A sinking sun lights the backside of downy rolls of clouds, and the sky looks something like a blueberry cobbler as the two of us put up the horses, then wash for supper. We are both starving, and the smells coming from the kitchen do nothing to ease the rumblings of our stomachs.
"Give us this day our daily bread and forgive us our trespasses…" I start the meal with prayer, and I wonder how long if ever, it has been since Harper sat down at a real kitchen table and enjoyed a delicious, home-cooked meal. He seems so out of place and is finding it hard to relax. Until he starts in with the food, that is. And then he eats with reckless abandon, putting away more than it seems should fit inside his shrunken middle.
Sue's expression alternates between concern and pleasure as she watches the young man devour the heaping helpings. She has made an apple pie for dessert, and after he finishes a third piece, he finally looks up from his plate to find both of us staring a little wide-eyed.
"Son, you eat anymore, and Sue and I are going to have to carry you to your bedroll tonight."

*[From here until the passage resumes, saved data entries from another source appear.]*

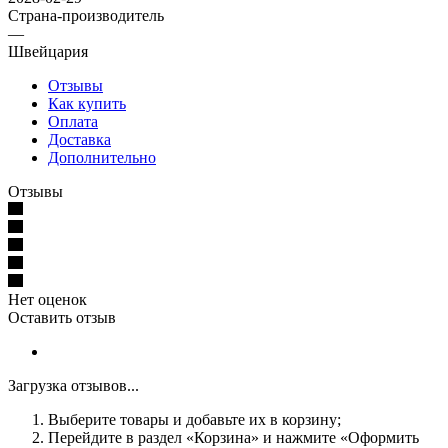
Страна-производитель
—
Швейцария
Отзывы
Как купить
Оплата
Доставка
Дополнительно
Отзывы
Нет оценок
Оставить отзыв
Загрузка отзывов...
Выберите товары и добавьте их в корзину;
Перейдите в раздел «Корзина» и нажмите «Оформить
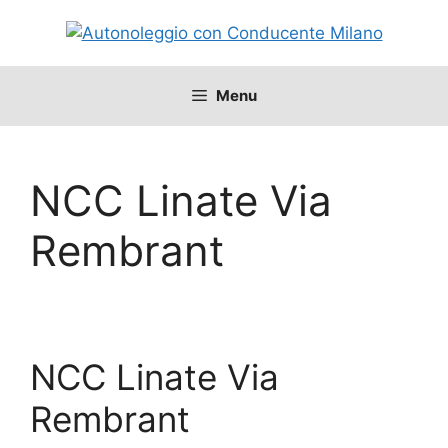
Vai
al
contenuto
Menu
NCC Linate Via
Rembrant
NCC Linate Via
Rembrant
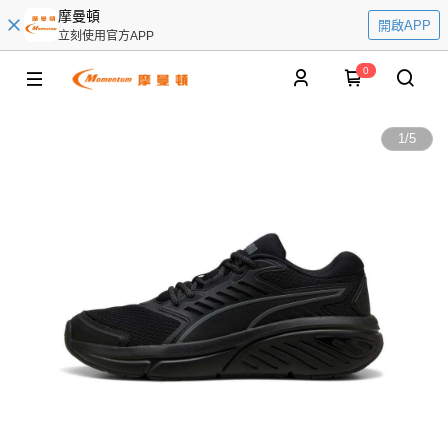
摩曼頓
開啟APP
立刻使用官方APP
0
1
/
5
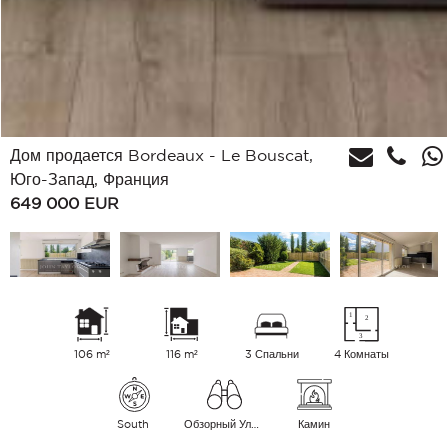
Дом продается Bordeaux - Le Bouscat,
Юго-Запад, Франция
649 000
EUR
106 m²
116 m²
3 Спальни
4 Комнаты
South
Обзорный Улица
Камин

He gives a sheepish grin, casts his gaze to the red-white squares of the tablecloth, and pushes the crumb-less plate aside, clearly embarrassed.
I feel a little bad about my teasing. "Eat as much as you want," I smile encouragingly, "No extra charge."
"Didn't mean to chow down like I was raised in a barn," he says abashedly with his blues hidden beneath dark eyelashes that remind me of a newborn calf's long, curled fringe. "Couldn't help myself, though. Don't know that I've tasted food as can hold a candle to your cookin', Mizz Sue."
He doesn't even mention that he has been eating prison food for months.
"Just, Sue, Jess, and you have no idea how much it pleases me to see you enjoy my cooking." She stands and moves to clear the table. "I'll take your plate if you are finished."
At that, he springs from his seat and starts gathering the dishes. "Ma'am, it'd please me to thank you for this fine meal by doing the clearing and the cleaning," he says, and hidden from her, he darts what I can only describe as a flicker of a mischievous smile at me. "Figure you two could use some time alone."
Sue begins to protest, but I take her worn hand, with its bent, calloused fingers, and say, "Will you let him, Sue?"
And that is how my wife and I find ourselves in our rockers on the front porch, with her hand in mine, listening to the crickets, the banging of pots and pans in the kitchen, and marveling at the stars in the vast Texas sky.